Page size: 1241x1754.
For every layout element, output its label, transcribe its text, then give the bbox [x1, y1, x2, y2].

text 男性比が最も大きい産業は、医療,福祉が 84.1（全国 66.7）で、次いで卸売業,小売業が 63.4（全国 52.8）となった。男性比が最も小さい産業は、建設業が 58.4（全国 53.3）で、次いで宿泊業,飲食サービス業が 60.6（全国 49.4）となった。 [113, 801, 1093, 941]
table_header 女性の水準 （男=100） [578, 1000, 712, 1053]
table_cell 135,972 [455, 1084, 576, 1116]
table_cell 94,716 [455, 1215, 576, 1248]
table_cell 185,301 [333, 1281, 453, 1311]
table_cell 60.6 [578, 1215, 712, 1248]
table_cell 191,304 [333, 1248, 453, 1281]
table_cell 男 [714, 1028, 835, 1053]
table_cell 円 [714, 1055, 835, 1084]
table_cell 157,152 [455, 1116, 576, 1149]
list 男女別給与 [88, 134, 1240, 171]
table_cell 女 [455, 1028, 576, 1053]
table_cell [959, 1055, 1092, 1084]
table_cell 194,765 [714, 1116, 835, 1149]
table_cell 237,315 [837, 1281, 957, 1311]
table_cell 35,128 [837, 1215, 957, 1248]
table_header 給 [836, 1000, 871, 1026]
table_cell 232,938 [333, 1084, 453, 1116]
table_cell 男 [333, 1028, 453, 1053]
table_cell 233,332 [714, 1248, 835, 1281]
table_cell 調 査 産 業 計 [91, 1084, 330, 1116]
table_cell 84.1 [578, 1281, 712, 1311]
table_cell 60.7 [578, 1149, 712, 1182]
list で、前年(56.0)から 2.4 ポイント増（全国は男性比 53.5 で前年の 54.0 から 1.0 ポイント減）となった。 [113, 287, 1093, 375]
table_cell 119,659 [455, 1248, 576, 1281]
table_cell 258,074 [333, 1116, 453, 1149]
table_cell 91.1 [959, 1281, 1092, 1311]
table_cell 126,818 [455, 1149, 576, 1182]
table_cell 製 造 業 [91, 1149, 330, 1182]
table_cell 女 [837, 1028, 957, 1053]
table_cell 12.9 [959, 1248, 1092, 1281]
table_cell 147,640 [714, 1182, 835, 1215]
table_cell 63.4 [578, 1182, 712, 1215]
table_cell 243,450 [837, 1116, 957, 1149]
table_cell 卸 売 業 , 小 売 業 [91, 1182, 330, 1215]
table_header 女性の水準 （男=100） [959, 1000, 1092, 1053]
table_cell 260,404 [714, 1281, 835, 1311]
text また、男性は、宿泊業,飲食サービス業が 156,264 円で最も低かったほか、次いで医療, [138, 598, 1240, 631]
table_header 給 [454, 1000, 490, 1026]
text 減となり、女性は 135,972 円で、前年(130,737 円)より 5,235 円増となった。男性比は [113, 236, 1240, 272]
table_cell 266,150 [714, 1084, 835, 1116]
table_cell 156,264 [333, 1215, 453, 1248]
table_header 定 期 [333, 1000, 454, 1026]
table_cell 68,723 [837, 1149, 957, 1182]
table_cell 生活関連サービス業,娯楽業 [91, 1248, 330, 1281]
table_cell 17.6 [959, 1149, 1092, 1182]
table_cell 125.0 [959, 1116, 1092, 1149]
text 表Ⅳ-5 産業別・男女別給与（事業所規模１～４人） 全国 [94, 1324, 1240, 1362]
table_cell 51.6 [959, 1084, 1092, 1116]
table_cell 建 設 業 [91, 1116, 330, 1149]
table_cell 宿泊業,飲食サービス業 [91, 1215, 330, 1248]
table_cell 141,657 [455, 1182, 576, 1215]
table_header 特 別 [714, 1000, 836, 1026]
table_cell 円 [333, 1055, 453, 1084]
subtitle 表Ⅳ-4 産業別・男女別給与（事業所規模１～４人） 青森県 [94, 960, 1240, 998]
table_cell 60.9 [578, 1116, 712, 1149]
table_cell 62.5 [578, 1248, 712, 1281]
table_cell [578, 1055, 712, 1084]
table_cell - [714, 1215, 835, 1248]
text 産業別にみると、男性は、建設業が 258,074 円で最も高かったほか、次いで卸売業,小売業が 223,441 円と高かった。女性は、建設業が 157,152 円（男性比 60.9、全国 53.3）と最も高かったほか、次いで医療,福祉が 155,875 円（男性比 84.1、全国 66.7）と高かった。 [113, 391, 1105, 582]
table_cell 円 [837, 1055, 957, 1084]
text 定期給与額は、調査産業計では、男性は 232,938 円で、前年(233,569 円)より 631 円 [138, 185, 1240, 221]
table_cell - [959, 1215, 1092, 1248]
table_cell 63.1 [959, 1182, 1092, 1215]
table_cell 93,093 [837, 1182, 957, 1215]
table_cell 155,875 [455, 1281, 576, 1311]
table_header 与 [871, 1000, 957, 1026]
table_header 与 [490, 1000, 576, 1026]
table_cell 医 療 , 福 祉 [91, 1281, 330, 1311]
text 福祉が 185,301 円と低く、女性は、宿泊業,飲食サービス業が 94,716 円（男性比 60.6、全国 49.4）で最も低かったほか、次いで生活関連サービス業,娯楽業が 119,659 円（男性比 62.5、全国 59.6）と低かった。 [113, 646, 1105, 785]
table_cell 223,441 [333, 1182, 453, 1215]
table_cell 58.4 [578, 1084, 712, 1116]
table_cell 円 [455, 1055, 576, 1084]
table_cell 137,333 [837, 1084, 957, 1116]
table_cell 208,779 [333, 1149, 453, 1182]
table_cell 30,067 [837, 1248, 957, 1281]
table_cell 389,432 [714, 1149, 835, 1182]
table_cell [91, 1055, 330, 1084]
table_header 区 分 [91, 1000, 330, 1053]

# Task to complete:
Output the full listing above word for word.

# Solution for this problem:
Page size: 1241x1754.
For every layout element, output its label, transcribe its text, then give the bbox [x1, y1, x2, y2].

text 男性比が最も大きい産業は、医療,福祉が 84.1（全国 66.7）で、次いで卸売業,小売業が 63.4（全国 52.8）となった。男性比が最も小さい産業は、建設業が 58.4（全国 53.3）で、次いで宿泊業,飲食サービス業が 60.6（全国 49.4）となった。 [113, 801, 1093, 941]
table_header 女性の水準 （男=100） [578, 1000, 712, 1053]
table_cell 135,972 [455, 1084, 576, 1116]
table_cell 94,716 [455, 1215, 576, 1248]
table_cell 185,301 [333, 1281, 453, 1311]
table_cell 60.6 [578, 1215, 712, 1248]
table_cell 191,304 [333, 1248, 453, 1281]
table_cell 男 [714, 1028, 835, 1053]
table_cell 円 [714, 1055, 835, 1084]
table_cell 157,152 [455, 1116, 576, 1149]
list 男女別給与 [88, 134, 1240, 171]
table_cell 女 [455, 1028, 576, 1053]
table_cell [959, 1055, 1092, 1084]
table_cell 194,765 [714, 1116, 835, 1149]
table_cell 237,315 [837, 1281, 957, 1311]
table_cell 35,128 [837, 1215, 957, 1248]
table_header 給 [836, 1000, 871, 1026]
table_cell 232,938 [333, 1084, 453, 1116]
table_cell 男 [333, 1028, 453, 1053]
table_cell 233,332 [714, 1248, 835, 1281]
table_cell 調 査 産 業 計 [91, 1084, 330, 1116]
table_cell 84.1 [578, 1281, 712, 1311]
table_cell 60.7 [578, 1149, 712, 1182]
list で、前年(56.0)から 2.4 ポイント増（全国は男性比 53.5 で前年の 54.0 から 1.0 ポイント減）となった。 [113, 287, 1093, 375]
table_cell 119,659 [455, 1248, 576, 1281]
table_cell 258,074 [333, 1116, 453, 1149]
table_cell 91.1 [959, 1281, 1092, 1311]
table_cell 126,818 [455, 1149, 576, 1182]
table_cell 製 造 業 [91, 1149, 330, 1182]
table_cell 女 [837, 1028, 957, 1053]
table_cell 12.9 [959, 1248, 1092, 1281]
table_cell 147,640 [714, 1182, 835, 1215]
table_cell 63.4 [578, 1182, 712, 1215]
table_cell 243,450 [837, 1116, 957, 1149]
table_cell 卸 売 業 , 小 売 業 [91, 1182, 330, 1215]
table_header 女性の水準 （男=100） [959, 1000, 1092, 1053]
table_cell 260,404 [714, 1281, 835, 1311]
text また、男性は、宿泊業,飲食サービス業が 156,264 円で最も低かったほか、次いで医療, [138, 598, 1240, 631]
table_header 給 [454, 1000, 490, 1026]
text 減となり、女性は 135,972 円で、前年(130,737 円)より 5,235 円増となった。男性比は [113, 236, 1240, 272]
table_cell 266,150 [714, 1084, 835, 1116]
table_cell 156,264 [333, 1215, 453, 1248]
table_header 定 期 [333, 1000, 454, 1026]
table_cell 68,723 [837, 1149, 957, 1182]
table_cell 生活関連サービス業,娯楽業 [91, 1248, 330, 1281]
table_cell 17.6 [959, 1149, 1092, 1182]
table_cell 125.0 [959, 1116, 1092, 1149]
text 表Ⅳ-5 産業別・男女別給与（事業所規模１～４人） 全国 [94, 1324, 1240, 1362]
table_cell 51.6 [959, 1084, 1092, 1116]
table_cell 建 設 業 [91, 1116, 330, 1149]
table_cell 宿泊業,飲食サービス業 [91, 1215, 330, 1248]
table_cell 141,657 [455, 1182, 576, 1215]
table_header 特 別 [714, 1000, 836, 1026]
table_cell 円 [333, 1055, 453, 1084]
subtitle 表Ⅳ-4 産業別・男女別給与（事業所規模１～４人） 青森県 [94, 960, 1240, 998]
table_cell 60.9 [578, 1116, 712, 1149]
table_cell 62.5 [578, 1248, 712, 1281]
table_cell [578, 1055, 712, 1084]
table_cell - [714, 1215, 835, 1248]
text 産業別にみると、男性は、建設業が 258,074 円で最も高かったほか、次いで卸売業,小売業が 223,441 円と高かった。女性は、建設業が 157,152 円（男性比 60.9、全国 53.3）と最も高かったほか、次いで医療,福祉が 155,875 円（男性比 84.1、全国 66.7）と高かった。 [113, 391, 1105, 582]
table_cell 円 [837, 1055, 957, 1084]
text 定期給与額は、調査産業計では、男性は 232,938 円で、前年(233,569 円)より 631 円 [138, 185, 1240, 221]
table_cell - [959, 1215, 1092, 1248]
table_cell 63.1 [959, 1182, 1092, 1215]
table_cell 93,093 [837, 1182, 957, 1215]
table_cell 155,875 [455, 1281, 576, 1311]
table_header 与 [871, 1000, 957, 1026]
table_header 与 [490, 1000, 576, 1026]
table_cell 医 療 , 福 祉 [91, 1281, 330, 1311]
text 福祉が 185,301 円と低く、女性は、宿泊業,飲食サービス業が 94,716 円（男性比 60.6、全国 49.4）で最も低かったほか、次いで生活関連サービス業,娯楽業が 119,659 円（男性比 62.5、全国 59.6）と低かった。 [113, 646, 1105, 785]
table_cell 223,441 [333, 1182, 453, 1215]
table_cell 58.4 [578, 1084, 712, 1116]
table_cell 円 [455, 1055, 576, 1084]
table_cell 137,333 [837, 1084, 957, 1116]
table_cell 208,779 [333, 1149, 453, 1182]
table_cell 30,067 [837, 1248, 957, 1281]
table_cell 389,432 [714, 1149, 835, 1182]
table_cell [91, 1055, 330, 1084]
table_header 区 分 [91, 1000, 330, 1053]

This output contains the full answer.